Dramatyczne nagranie w sądzie. Tak zginął gitarzysta na Nowym Świecie w Warszawie

2025-09-17 17:10

W środę (17 września) w sądzie apelacyjnym odtworzono wstrząsające nagrania z majowej nocy 2022 roku. Wtedy po brutalnym pobiciu w bramie na Nowym Świecie zmarł 29-letni gitarzysta Maciej H., dźgnięty nożem po tym, jak stanął w obronie zaczepianych kobiet. Dwaj uczestnicy tej bójki próbują wywalczyć złagodzenie wyroków, ale nagrania ich pogrążają...
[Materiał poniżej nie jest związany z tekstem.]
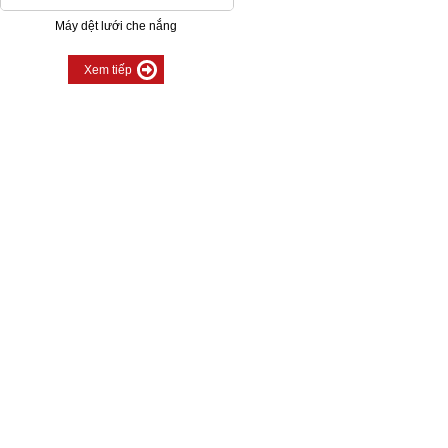
Máy dệt lưới che nắng
Xem tiếp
We wtorek (16 września) pisaliśmy o początku sądowej rozprawy Dawida Mirkowskiego (27 l.), który oskarżony jest o zadanie śmiertelnych ciosów Maciejowi H. On jest na innym etapie procesu, bo uciekł do Turcji, a gdy wobec niego trwała procedura ekstradycyjna, jego dwaj kumple już siedzieli przed sądem. Łukasz G. (30 l.) i Sebastian W. (26 l.) w ubiegłym roku zostali skazani na siedem lat pozbawienia wolności za udział w zabójstwie. Teraz w sądzie apelacyjnym walczą o złagodzenie wyroków.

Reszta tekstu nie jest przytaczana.